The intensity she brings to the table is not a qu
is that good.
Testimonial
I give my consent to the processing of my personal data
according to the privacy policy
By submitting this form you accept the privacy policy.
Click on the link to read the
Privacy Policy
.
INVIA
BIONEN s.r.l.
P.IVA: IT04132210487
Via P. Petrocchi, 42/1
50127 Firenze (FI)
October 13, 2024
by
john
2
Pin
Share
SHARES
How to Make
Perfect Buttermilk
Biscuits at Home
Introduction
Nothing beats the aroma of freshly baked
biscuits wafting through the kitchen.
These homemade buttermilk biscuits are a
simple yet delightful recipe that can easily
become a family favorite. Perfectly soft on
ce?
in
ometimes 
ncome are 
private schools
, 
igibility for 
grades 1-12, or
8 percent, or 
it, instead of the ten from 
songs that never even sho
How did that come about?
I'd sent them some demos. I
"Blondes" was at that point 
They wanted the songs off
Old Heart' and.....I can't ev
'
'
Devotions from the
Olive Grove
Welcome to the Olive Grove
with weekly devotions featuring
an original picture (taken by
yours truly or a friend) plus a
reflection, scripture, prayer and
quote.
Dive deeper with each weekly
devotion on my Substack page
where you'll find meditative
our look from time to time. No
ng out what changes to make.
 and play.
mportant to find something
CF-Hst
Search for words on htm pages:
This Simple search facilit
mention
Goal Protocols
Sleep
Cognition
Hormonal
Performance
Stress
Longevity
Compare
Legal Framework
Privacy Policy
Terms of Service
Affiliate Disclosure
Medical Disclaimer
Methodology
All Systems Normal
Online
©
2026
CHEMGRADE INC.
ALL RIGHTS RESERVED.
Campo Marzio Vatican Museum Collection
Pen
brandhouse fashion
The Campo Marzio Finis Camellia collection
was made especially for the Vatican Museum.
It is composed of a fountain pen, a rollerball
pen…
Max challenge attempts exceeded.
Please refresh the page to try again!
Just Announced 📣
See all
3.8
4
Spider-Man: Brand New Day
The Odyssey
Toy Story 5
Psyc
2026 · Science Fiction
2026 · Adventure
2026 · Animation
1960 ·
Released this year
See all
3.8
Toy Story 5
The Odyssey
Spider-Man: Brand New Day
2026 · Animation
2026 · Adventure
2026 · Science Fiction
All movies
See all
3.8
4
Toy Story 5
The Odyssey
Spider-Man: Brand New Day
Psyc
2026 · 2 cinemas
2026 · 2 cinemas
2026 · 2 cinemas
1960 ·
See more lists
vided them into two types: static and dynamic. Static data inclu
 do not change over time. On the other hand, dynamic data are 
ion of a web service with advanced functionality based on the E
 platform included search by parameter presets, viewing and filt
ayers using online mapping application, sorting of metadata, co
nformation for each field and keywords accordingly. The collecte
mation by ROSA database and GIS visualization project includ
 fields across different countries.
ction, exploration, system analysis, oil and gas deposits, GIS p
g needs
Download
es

• **What to work on**:
Please copy out the entries above word for word, from the very first line through the line that contains "Dive deeper with each weekly", with that final line included.

• **Written solution**:
The intensity she brings to the table is not a qu
is that good.
Testimonial
I give my consent to the processing of my personal data
according to the privacy policy
By submitting this form you accept the privacy policy.
Click on the link to read the
Privacy Policy
.
INVIA
BIONEN s.r.l.
P.IVA: IT04132210487
Via P. Petrocchi, 42/1
50127 Firenze (FI)
October 13, 2024
by
john
2
Pin
Share
SHARES
How to Make
Perfect Buttermilk
Biscuits at Home
Introduction
Nothing beats the aroma of freshly baked
biscuits wafting through the kitchen.
These homemade buttermilk biscuits are a
simple yet delightful recipe that can easily
become a family favorite. Perfectly soft on
ce?
in
ometimes 
ncome are 
private schools
, 
igibility for 
grades 1-12, or
8 percent, or 
it, instead of the ten from 
songs that never even sho
How did that come about?
I'd sent them some demos. I
"Blondes" was at that point 
They wanted the songs off
Old Heart' and.....I can't ev
'
'
Devotions from the
Olive Grove
Welcome to the Olive Grove
with weekly devotions featuring
an original picture (taken by
yours truly or a friend) plus a
reflection, scripture, prayer and
quote.
Dive deeper with each weekly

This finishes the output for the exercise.